Another good-to-know method is to use negative lookarounds:

(?<!\w)\w{3,8}(?!\w)
(?<!\w)\w{2,}
(?<!\w)\w{,10}(?!\w)
(?<!\w)\w{5}(?!\w)

Java

(?<!\\w)\\w{3,8}(?!\\w)
(?<!\\w)\\w{2,}
(?<!\\w)\\w{,10}(?!\\w)
(?<!\\w)\\w{5}(?!\\w)

RegEx Demo 2

Test 2

import java.util.regex.Matcher;
import java.util.regex.Pattern;




public class RegularExpression{


public static void main(String[] args){




final String regex = "(?<!\\w)\\w{1,10}(?!\\w)";
final String string = "words with length three to eight";


final Pattern pattern = Pattern.compile(regex, Pattern.MULTILINE);
final Matcher matcher = pattern.matcher(string);


while (matcher.find()) {
System.out.println("Full match: " + matcher.group(0));
}


}
}

Output 2

Full match: words
Full match: with
Full match: length
Full match: three
Full match: to
Full match: eight

RegEx Circuit

jex.im visualizes regular expressions:

enter image description here


If you wish to simplify/modify/explore the expression, it's been explained on the top right panel of regex101.com. If you'd like, you can also watch in this link, how it would match against some sample inputs.


Liked Pardeep's answer but I needed whole word bounds in a string/title that can be any messed up string an advertising dept. can think up .

**\b\w(**[A-Za-z0-9\s$&+,:;=?@#|'<>.^*()%!-]{1,22}**)\b**

should iterate through a string ( tested notepad++ ) and get the largest group of words in the range i.e. 1,22 chars here without splitting mid word.

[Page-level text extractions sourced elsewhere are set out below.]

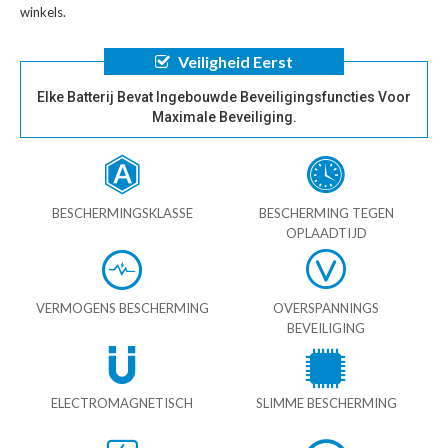
winkels.
Veiligheid Eerst
Elke Batterij Bevat Ingebouwde Beveiligingsfuncties Voor
Maximale Beveiliging.
BESCHERMINGSKLASSE
BESCHERMING TEGEN
OPLAADTIJD
VERMOGENS BESCHERMING
OVERSPANNINGS
BEVEILIGING
ELECTROMAGNETISCH
SLIMME BESCHERMING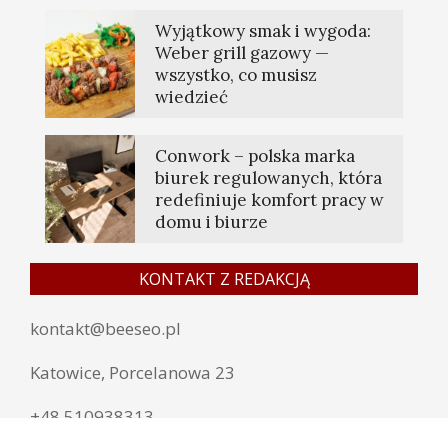
Wyjątkowy smak i wygoda:
Weber grill gazowy —
wszystko, co musisz
wiedzieć
Conwork – polska marka
biurek regulowanych, która
redefiniuje komfort pracy w
domu i biurze
KONTAKT Z REDAKCJĄ
kontakt@beeseo.pl
Katowice, Porcelanowa 23
+48 510938313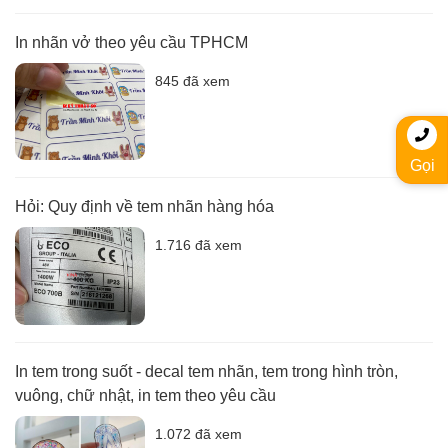
In nhãn vở theo yêu cầu TPHCM
845 đã xem
Gọi
Hỏi: Quy định về tem nhãn hàng hóa
1.716 đã xem
In tem trong suốt - decal tem nhãn, tem trong hình tròn,
vuông, chữ nhật, in tem theo yêu cầu
1.072 đã xem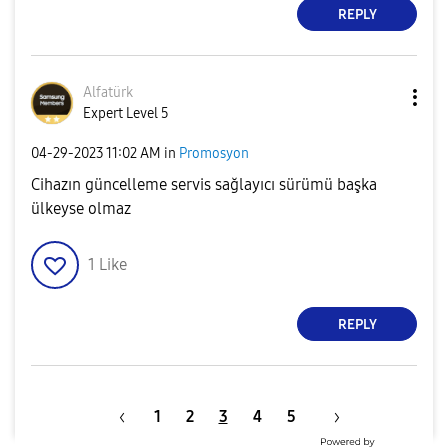
REPLY
Alfatürk
Expert Level 5
‎04-29-2023
11:02 AM
in
Promosyon
Cihazın güncelleme servis sağlayıcı sürümü başka
ülkeyse olmaz
1
Like
REPLY
1
2
3
4
5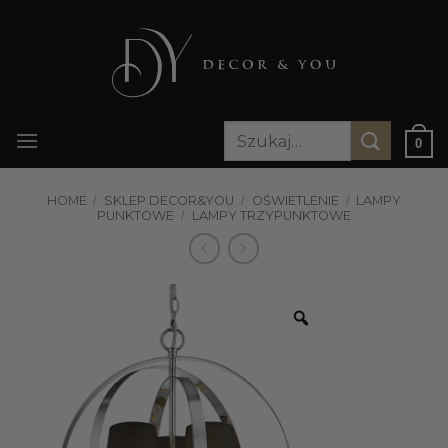
Przewiń
do
zawartości
Szukaj:
0
HOME
/
SKLEP DECOR&YOU
/
OŚWIETLENIE
/
LAMPY
PUNKTOWE
/
LAMPY TRZYPUNKTOWE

Here was the final command for me in python to add some LF's

name = re.sub(r"\b(\w[A-Za-z0-9\s$&+,:;=?@#|'<>.^*()%!-]{1,22})\b","\\\1\\\n",name)

Simple, complete and tested java code, for finding words of certain length n:

int n = 10;
String regex = "\\b\\w{" + n + "}\\b";
String str = "Hello, this is a test 1234567890";
ArrayList<String> words = new ArrayList<>();
final Pattern pattern = Pattern.compile(regex, Pattern.MULTILINE);
final Matcher matcher = pattern.matcher(str);
while (matcher.find()) {
words.add(matcher.group(0));
}
System.out.println(words);

For more explanations and different options - see other answers.